• Consigne
Prolongez le texte ci-dessous sur la pénurie de bacon aux États-Unis en reprenant après sa dernière phrase.

• Extrait du texte
┏━━

« Y a-t-il une pénurie de bacon ? ». La question est posée sur baconshortage.com - littéralement penuriedebacon.com -, un site sur lequel l'internaute est immédiatement assailli par un graphique sans appel : depuis un an, les réserves américaines de poitrine de porc ont chuté de deux tiers.
Il ne faut pas chercher loin pour trouver qui se cache derrière cet alarmisme : sur la page d'accueil se trouve le signe de l'Ohio Pork Council, un lobby de l'élevage porcin, actif dans l'Etat susnommé.
Certes, les chiffres sont officiels et facilement vérifiables sur le site du département de l'Agriculture (USDA) : les stocks congelés de poitrine de porc - la base du classique bacon américain - ont chuté à moins de 18 millions de livres fin décembre aux Etats-Unis, alors qu'ils dépassaient encore 50 millions un an plus tôt. C'est un niveau sans précédent depuis que l'USDA a commencé à tenir ce compte mensuel voici plus d'un demi-siècle, début 1957.

┗━━

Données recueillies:
┏━━

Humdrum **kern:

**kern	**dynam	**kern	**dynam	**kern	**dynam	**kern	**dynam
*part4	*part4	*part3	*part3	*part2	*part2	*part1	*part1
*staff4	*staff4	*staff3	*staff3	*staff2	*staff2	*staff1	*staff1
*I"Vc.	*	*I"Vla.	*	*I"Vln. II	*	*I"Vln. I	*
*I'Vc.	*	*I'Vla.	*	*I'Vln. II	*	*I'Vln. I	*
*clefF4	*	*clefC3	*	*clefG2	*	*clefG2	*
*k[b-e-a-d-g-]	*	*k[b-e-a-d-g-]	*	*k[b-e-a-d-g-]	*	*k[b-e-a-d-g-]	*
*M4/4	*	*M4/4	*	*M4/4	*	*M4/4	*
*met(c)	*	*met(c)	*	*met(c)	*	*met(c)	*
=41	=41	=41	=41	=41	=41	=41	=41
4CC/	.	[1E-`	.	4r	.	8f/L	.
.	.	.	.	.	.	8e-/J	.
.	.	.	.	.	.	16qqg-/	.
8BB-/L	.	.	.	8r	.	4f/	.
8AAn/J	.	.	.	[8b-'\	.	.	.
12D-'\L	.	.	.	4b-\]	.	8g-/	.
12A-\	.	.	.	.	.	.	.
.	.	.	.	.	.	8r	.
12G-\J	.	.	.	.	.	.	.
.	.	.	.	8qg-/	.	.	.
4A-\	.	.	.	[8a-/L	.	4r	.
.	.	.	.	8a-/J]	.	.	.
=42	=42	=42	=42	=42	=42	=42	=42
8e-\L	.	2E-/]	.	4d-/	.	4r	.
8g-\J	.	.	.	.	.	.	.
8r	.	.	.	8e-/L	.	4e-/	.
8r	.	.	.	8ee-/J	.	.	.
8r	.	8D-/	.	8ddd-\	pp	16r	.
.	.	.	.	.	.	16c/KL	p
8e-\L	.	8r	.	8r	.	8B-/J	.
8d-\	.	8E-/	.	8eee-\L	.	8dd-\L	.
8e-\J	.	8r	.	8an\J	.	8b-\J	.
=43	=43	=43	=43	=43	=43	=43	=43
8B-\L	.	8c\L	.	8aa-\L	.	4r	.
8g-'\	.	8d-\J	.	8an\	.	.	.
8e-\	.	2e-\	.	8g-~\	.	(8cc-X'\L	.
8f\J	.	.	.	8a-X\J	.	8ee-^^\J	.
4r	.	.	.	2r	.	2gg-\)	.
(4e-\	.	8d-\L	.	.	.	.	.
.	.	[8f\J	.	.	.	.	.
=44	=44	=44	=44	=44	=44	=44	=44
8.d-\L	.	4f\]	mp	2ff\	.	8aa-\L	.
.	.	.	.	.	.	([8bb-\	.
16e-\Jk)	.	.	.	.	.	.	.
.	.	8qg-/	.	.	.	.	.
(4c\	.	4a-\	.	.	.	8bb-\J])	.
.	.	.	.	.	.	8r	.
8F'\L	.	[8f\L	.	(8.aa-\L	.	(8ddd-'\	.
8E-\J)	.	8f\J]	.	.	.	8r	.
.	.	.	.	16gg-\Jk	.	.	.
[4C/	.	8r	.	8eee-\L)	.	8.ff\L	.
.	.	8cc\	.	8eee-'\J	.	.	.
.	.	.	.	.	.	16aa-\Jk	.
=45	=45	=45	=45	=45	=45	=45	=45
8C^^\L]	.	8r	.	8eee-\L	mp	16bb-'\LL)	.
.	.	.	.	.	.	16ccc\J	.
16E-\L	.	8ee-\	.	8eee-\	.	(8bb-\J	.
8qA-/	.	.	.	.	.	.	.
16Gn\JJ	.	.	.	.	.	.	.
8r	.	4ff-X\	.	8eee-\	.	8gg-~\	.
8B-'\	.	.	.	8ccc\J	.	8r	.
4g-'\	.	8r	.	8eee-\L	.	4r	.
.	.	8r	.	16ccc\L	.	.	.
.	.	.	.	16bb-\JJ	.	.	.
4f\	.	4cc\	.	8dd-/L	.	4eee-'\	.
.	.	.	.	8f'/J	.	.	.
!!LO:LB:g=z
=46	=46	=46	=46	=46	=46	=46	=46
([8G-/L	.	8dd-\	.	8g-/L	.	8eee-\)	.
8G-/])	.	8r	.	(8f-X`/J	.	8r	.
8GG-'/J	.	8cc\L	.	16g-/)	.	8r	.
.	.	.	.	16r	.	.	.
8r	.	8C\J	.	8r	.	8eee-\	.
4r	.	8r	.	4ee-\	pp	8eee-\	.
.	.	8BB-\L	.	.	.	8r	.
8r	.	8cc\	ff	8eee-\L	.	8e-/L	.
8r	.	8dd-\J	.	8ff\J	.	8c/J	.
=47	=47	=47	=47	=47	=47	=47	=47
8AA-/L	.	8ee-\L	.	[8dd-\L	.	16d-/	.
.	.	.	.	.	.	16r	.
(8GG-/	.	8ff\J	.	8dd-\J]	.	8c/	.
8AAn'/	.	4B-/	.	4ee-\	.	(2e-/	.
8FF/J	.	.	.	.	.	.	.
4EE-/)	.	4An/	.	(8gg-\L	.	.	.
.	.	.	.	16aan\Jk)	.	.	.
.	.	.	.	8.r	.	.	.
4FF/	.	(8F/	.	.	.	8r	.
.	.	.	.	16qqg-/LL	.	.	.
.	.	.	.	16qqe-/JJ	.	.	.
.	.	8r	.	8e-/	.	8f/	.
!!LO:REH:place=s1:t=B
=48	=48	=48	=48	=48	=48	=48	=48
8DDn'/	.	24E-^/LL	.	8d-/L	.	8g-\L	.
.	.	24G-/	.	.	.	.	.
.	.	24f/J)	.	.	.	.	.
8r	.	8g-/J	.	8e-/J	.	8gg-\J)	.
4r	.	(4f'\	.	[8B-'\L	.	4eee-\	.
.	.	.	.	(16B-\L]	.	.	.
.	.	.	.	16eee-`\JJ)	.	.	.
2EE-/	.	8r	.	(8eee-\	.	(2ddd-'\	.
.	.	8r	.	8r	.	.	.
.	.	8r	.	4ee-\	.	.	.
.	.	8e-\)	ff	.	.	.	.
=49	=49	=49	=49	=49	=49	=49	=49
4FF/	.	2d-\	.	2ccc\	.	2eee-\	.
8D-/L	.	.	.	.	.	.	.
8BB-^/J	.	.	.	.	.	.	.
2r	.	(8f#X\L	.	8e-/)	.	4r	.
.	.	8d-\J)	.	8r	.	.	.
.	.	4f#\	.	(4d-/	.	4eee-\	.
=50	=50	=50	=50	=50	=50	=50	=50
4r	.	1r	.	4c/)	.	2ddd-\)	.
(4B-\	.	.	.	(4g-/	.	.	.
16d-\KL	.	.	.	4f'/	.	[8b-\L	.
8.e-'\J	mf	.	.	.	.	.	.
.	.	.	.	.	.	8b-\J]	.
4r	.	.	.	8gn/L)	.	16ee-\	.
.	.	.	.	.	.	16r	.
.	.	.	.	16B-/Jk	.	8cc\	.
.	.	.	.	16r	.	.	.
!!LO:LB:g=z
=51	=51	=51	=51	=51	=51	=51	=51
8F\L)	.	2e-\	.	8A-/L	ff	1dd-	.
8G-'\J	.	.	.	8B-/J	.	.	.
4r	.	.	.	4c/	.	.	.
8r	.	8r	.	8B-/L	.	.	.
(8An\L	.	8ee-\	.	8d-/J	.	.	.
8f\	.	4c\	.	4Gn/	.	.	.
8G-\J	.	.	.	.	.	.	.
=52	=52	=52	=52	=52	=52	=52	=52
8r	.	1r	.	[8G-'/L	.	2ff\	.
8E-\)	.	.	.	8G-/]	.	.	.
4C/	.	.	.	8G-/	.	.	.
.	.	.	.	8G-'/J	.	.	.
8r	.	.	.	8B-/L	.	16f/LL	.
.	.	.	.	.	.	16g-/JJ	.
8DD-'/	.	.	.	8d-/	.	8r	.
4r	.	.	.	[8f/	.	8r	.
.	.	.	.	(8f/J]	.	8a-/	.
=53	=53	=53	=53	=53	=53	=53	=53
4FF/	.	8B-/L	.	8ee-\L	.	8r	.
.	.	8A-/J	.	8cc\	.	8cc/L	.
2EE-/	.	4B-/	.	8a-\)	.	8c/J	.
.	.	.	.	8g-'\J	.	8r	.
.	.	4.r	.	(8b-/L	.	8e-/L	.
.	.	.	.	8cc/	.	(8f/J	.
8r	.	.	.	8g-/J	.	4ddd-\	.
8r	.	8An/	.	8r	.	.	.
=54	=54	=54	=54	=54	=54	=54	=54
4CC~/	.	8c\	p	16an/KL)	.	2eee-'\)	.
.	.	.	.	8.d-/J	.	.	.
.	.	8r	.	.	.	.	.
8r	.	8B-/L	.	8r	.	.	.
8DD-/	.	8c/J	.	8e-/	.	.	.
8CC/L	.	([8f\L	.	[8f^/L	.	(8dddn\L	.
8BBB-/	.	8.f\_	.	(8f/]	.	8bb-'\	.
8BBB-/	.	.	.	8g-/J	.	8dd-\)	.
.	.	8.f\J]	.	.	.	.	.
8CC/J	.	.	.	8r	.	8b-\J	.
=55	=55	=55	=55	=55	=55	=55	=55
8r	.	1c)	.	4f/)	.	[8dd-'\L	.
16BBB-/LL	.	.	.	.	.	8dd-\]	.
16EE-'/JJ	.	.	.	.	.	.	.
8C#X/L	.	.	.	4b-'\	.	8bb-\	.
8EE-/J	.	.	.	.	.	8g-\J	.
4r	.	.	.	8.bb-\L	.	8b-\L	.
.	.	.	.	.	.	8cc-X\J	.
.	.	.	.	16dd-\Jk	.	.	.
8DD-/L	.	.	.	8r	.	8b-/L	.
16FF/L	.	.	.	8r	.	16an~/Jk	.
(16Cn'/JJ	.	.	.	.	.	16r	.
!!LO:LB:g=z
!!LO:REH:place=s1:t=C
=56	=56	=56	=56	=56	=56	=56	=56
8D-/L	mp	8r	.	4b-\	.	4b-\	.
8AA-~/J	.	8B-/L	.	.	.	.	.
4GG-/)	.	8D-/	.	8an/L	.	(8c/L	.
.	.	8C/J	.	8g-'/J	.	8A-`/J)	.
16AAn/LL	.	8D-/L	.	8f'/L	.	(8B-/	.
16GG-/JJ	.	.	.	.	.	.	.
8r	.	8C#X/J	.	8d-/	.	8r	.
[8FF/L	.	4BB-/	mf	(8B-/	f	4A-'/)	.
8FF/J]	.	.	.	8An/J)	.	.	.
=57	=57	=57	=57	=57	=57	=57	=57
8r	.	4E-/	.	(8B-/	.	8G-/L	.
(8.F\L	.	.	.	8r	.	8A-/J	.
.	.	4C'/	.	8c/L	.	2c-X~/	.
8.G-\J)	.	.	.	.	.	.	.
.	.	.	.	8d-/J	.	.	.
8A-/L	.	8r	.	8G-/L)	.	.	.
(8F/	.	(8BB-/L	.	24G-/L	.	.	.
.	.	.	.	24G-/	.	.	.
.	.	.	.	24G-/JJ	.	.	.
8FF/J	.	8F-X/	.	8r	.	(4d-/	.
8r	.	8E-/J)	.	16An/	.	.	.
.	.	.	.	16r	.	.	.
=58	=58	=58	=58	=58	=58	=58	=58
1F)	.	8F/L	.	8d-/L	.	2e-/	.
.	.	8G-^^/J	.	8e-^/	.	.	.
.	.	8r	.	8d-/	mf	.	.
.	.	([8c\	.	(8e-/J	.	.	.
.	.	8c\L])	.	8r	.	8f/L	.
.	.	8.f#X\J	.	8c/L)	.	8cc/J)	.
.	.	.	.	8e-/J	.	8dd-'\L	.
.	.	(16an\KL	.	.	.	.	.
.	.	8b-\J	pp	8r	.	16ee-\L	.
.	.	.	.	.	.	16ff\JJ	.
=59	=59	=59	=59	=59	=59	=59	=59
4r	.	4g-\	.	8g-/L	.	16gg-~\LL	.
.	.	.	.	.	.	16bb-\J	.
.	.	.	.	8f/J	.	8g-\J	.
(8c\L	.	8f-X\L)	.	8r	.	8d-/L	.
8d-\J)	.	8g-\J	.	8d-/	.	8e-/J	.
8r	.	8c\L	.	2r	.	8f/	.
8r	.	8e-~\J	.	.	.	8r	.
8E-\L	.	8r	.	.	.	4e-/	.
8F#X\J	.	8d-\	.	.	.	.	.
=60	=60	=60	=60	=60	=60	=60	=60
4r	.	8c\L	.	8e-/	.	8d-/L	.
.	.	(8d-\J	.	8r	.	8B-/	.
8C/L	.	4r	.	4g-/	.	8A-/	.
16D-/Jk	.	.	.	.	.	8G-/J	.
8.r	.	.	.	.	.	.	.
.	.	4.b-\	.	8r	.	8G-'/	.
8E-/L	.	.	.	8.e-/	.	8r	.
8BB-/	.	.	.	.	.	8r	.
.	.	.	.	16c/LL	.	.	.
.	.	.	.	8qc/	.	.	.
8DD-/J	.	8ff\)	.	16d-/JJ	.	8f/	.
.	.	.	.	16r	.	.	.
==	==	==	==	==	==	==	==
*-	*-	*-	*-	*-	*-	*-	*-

┗━━

• Réponse attendue
Est-ce pour autant le début d'une crise sans précédent aux Etats-Unis, un pays frappé pendant les années 2000 par la « Bacon mania », un phénomène qui a vu la publication de livres comme Séduit par le bacon ou Bacon : une histoire d'amour ? Pas vraiment et la chute des réserves s'explique surtout par une bonne nouvelle pour les consommateurs : les prix sont bas - même s'ils ont d'ores et déjà nettement rebondi en janvier - et encouragent la demande face à une production de porc pléthorique.
Selon le dernier rapport trimestriel en date de l'USDA sur le sujet, remontant à décembre les élevages de porc n'ont cessé de croître en effectif en 2016 pour finir à un niveau sans précédent depuis de nombreuses années à 71,5 millions de têtes.